Question

The displacement of a particle is represented by the equation $y=si{n}^3\left(\omega t\right)$. The motion is

• A. non-periodic
• B. periodic but not simple harmonic
• C. simple harmonic with period $\frac{2\pi }{\omega }$
• D. simple harmonic with period $\frac{\pi }{\omega }$

Answer 1

Answer: (B)

Given the equation of displacement of the particle, $y={sin}^3\omega t$

We know $sin3\theta =3sin\theta -4{sin}^3\theta$

Hence, $y=\frac{(3sin\omega t-4sin3\omega t)}{4}\Rightarrow 4\frac{dy}{dt}=3\omega cos\omega t-4\times \left[3\omega cos3\omega t\right]\Rightarrow 4\times \frac{d^{2}y}{{dt}^2}=-3{\omega }^{2}sin\omega t+12\omega sin3\omega t\Rightarrow \frac{d^{2}y}{{dt}^2}=\frac{-3{\omega }^{2}sin\omega t+12\omega sin3\omega t}{4}\Rightarrow \frac{d^{2}y}{{dt}^2}$ is not proportional to y.

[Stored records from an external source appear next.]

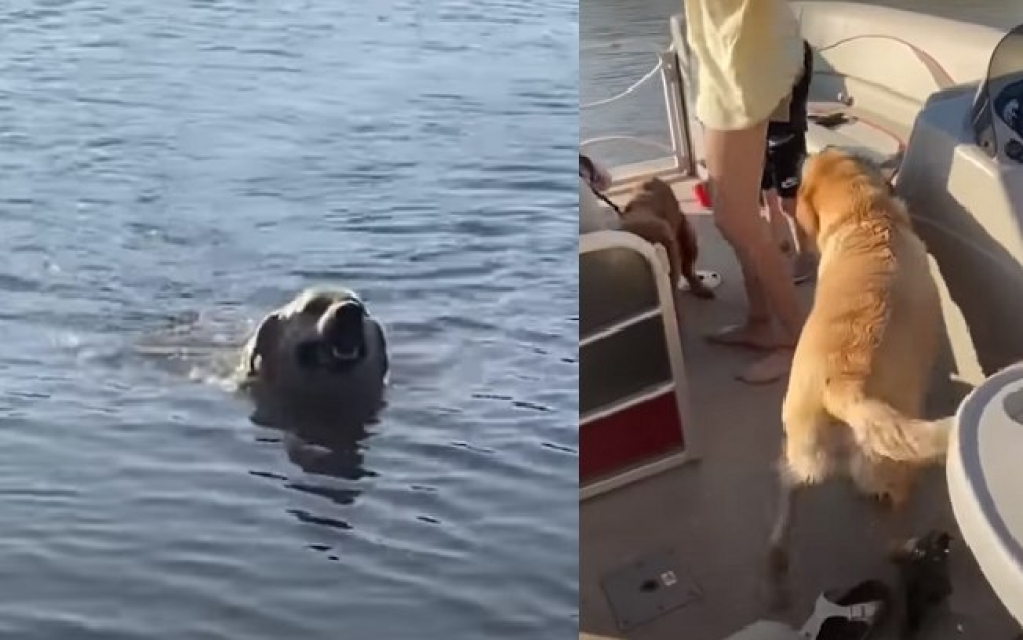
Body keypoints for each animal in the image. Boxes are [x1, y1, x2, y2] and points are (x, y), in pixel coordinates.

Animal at [769, 149, 949, 584]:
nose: (803, 152)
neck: (864, 215)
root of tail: (844, 388)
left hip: (802, 455)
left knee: (787, 490)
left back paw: (777, 554)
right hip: (891, 469)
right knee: (892, 524)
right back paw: (908, 548)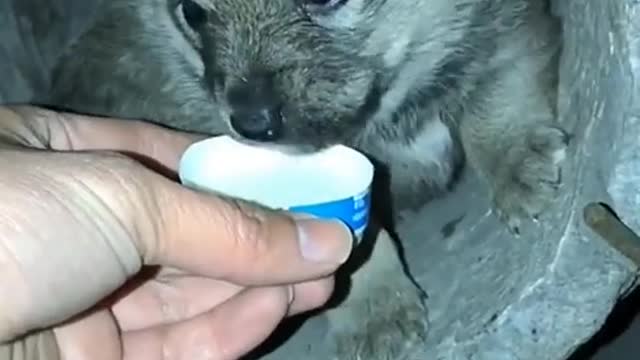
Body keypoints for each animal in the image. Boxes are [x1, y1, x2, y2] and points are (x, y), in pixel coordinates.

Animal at [47, 1, 568, 358]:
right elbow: (356, 251)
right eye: (192, 12)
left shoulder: (502, 33)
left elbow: (494, 101)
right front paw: (374, 311)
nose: (250, 122)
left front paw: (517, 160)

Hence, the motion is not SHM.

As the expression is involving sine function, hence it will be periodic.

Also ${sin}^3\omega t={\left(sin\omega t\right)}^3={\left[sin\right(\omega t+2\pi \left)\right]}^3={\left[sin\right(\omega t+2\pi /\omega \left)\right]}^3$

Hence, $y={sin}^3\omega t$ represents a periodic motion with period $2\pi /\omega$.